I’m sure you will see a variety of views and forecast implications from various shops because of all of these uncertainties. At the end of the day, my advice is a) use wide ranges for the population shock estimates, b) use scenario analysis for the effects, and c) the outcome will be data driven such that in the end, the uncertainty will have to be settled by the actual data we observe over time.
What could be particularly impactful are the microeconomic shocks that stem from the policy shift if achieved.
- Per capital GDP and per capita consumption could rip higher going forward if population growth collapses. That could be awkward for the BoC that has allowed itself to play into the per capita arguments.
- This is going to ripple through educational institutions from legit ones to the sus' pop-up strip mall ones that have exploded in recent years. Expect howls of protest as universities and colleges get paid much higher tuition from international students than domestic ones. Their concern will be the impact on their capital plans, building expansion, the legacies left behind by their administrations, efforts to secure top academics etc. It should mean less crowding, less pressure on the educational system for future cohorts. But there may be funding shortfalls and more intense lobbying/protests for provincial governments to step up after years of cuts.
- It should be a tighter summer job market next year. A big part of the rise in the UR to date has been through the temps category and the impact on youths aged 15–24. That pool will shrink outright if they succeed in implementing this. [Note to parents: be armed with this info if you hear there are no jobs next summer....!].
- For some types of workers it could mean relatively greater wage gains.
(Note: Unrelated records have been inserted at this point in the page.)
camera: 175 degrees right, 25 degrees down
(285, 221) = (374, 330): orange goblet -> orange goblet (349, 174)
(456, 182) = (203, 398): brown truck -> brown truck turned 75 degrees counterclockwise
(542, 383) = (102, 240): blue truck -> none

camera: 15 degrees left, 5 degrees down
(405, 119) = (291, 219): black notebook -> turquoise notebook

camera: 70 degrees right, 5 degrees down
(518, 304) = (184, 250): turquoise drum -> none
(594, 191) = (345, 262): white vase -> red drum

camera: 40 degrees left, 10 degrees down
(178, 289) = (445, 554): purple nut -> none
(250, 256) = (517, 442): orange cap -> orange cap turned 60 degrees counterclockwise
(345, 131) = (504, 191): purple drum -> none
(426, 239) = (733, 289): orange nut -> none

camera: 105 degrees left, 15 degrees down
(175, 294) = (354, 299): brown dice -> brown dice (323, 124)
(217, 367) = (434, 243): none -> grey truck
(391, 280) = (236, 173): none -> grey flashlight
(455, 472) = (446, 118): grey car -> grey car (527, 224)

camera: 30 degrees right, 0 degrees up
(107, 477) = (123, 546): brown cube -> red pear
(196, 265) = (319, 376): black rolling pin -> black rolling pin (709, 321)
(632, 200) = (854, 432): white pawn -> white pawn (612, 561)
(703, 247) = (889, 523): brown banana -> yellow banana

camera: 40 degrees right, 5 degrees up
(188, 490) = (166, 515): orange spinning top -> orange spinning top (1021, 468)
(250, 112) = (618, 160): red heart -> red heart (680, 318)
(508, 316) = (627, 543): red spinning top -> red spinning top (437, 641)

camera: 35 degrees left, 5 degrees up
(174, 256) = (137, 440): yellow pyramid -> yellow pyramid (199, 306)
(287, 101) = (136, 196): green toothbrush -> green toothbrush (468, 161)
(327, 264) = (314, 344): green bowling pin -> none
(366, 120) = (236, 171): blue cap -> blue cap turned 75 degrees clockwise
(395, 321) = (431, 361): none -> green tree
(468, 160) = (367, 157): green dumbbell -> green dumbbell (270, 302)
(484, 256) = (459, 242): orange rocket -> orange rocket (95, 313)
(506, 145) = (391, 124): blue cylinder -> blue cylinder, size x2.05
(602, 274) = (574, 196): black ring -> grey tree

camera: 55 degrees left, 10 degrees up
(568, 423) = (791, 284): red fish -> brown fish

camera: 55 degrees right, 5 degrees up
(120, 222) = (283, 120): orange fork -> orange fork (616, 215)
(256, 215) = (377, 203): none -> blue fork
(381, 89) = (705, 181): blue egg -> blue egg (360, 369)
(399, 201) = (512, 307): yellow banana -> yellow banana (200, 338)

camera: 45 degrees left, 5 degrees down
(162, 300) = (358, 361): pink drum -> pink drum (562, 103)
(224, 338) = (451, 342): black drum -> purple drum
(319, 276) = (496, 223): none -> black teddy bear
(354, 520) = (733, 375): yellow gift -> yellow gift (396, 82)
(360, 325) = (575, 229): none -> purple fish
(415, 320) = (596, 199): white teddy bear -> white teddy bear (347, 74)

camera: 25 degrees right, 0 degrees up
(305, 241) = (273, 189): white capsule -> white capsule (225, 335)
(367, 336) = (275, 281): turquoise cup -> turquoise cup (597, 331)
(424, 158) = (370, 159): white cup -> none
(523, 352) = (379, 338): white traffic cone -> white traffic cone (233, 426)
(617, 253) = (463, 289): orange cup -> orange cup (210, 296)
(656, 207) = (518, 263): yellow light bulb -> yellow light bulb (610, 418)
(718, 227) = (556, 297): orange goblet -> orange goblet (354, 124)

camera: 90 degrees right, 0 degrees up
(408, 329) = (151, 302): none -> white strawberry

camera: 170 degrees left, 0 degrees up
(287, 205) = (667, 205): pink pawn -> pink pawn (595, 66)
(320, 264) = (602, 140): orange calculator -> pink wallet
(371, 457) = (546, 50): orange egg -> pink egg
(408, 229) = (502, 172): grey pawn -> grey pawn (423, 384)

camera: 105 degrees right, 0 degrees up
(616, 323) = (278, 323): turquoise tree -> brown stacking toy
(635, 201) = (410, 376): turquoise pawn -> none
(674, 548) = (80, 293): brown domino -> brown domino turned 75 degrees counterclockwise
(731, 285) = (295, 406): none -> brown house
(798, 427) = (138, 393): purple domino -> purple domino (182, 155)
I wouldn't go too far with that as a macro observation since the immigration wage elasticity (ie: wage growth response to changes in immigration) tends to be very low in the literature. But at the margin, it is likely to pressure wages especially in areas that use a lot of the temps, like tourism, hospitality, hotels, bars, restaurants, agriculture etc
- For the Bank of Canada, they face the challenge of conducting monetary policy through clandestine, shifting government actions which heightens uncertainty around their policy framework. One example was an ‘anonymous’ finance official who told the media before the BoC decision they weren’t planning on any more fiscal initiatives, which seems unlikely given the government’s polling into an election year. Maybe that was an effort to manipulate the central bank against believing they would have to consider fiscal stimulus. Now just one day after the BoC’s fresh decision and forecasts we got a material pivot on immigration policy. Over to you, Governor Macklem, in next week’s fireside chat and two rounds of parliamentary testimony to opine on the potential consequences to the outlook. The BoC’s forecasts will have to be overhauled for this shift and whatever we wind up having to deal with out of the US election in the next round in January’s MPR.